Nikita Beer sold TBH to Facebook for over $30 million, joining the company as a product manager in its youth division. Though the four-year tenure at Facebook exposed him to the academic rigor of large-scale product development, he ultimately felt constrained by the separation of product management from design and the difficulty of launching truly novel ideas within organizational structures prioritizing defensibility over experimentation. He would go on to sell his second major app, Gas, to Discord, and became an advisor and investor in companies like Wealthsimple, Citizen, and others.

Why It Worked
  • By identifying a specific frustration with existing anonymous feedback apps (bullying and self-harm) and solving it with a constrained product mechanic (pre-authored positive-only polls), TBH addressed a genuine teenage need that competitors overlooked.
  • Strategic seeding into the earliest-starting high school in the US created a natural launch window and compressed timeline that forced disciplined execution, resulting in a viral feedback loop where 40% of a school adopted the app within 24 hours.
  • The free pricing model combined with frictionless polling mechanics generated extraordinary engagement density (60 messages per user on day one versus 3-4 for typical messaging apps), which signaled product-market fit so clearly that acquisition interest followed within nine weeks.
  • The founder's prior experience shipping 15 different consumer apps taught him when to move fast (two-week launch) versus when to pause growth (geofencing to manage infrastructure costs), enabling sustainable momentum rather than catastrophic failure.

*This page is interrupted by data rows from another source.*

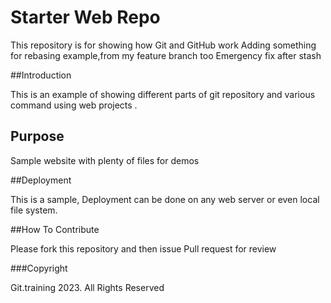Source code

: # Starter Web Repo

This repository is for showing how Git and GitHub work
Adding something for rebasing example,from my feature branch too
Emergency fix after stash

##Introduction

This is an example of showing different parts of git repository and various command using web projects .

## Purpose

Sample website with plenty of files for demos

##Deployment

This is a sample, Deployment can be done on any web server or even local file system.

##How To Contribute

Please fork this repository and then issue Pull request for review

###Copyright

Git.training 2023. All Rights Reserved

  • Word-of-mouth became the dominant growth channel because the product delivered such concentrated social value within a bounded community that organic peer recommendation was inevitable.
How to Replicate
  • 1.Identify a specific dysfunction in an existing popular product category rather than building a new category—in this case, notice that leading anonymous apps like Sarahah were causing harm, then solve for that explicit problem.
  • 2.Build a constrained product mechanic (positive-only feedback via polls) that removes the variable causing the harm, making the core need achievable without the negative side effects.
  • 3.Find a geographic or demographic cohort with a natural time constraint (earliest-starting school in the US) where you can seed the product to create immediate adoption velocity and test product-market fit under real conditions.
  • 4.Establish clear unit economics from day one and pause growth strategically if infrastructure costs exceed runway—use geofencing or similar constraints to maintain stability while maintaining the viral signal, then fundraise to scale sustainably.
  • 5.Launch with a free model and frictionless interaction pattern (tap pre-authored options rather than type) to maximize daily active user engagement; track engagement density (messages per user) as your primary product-market fit indicator, not just download velocity.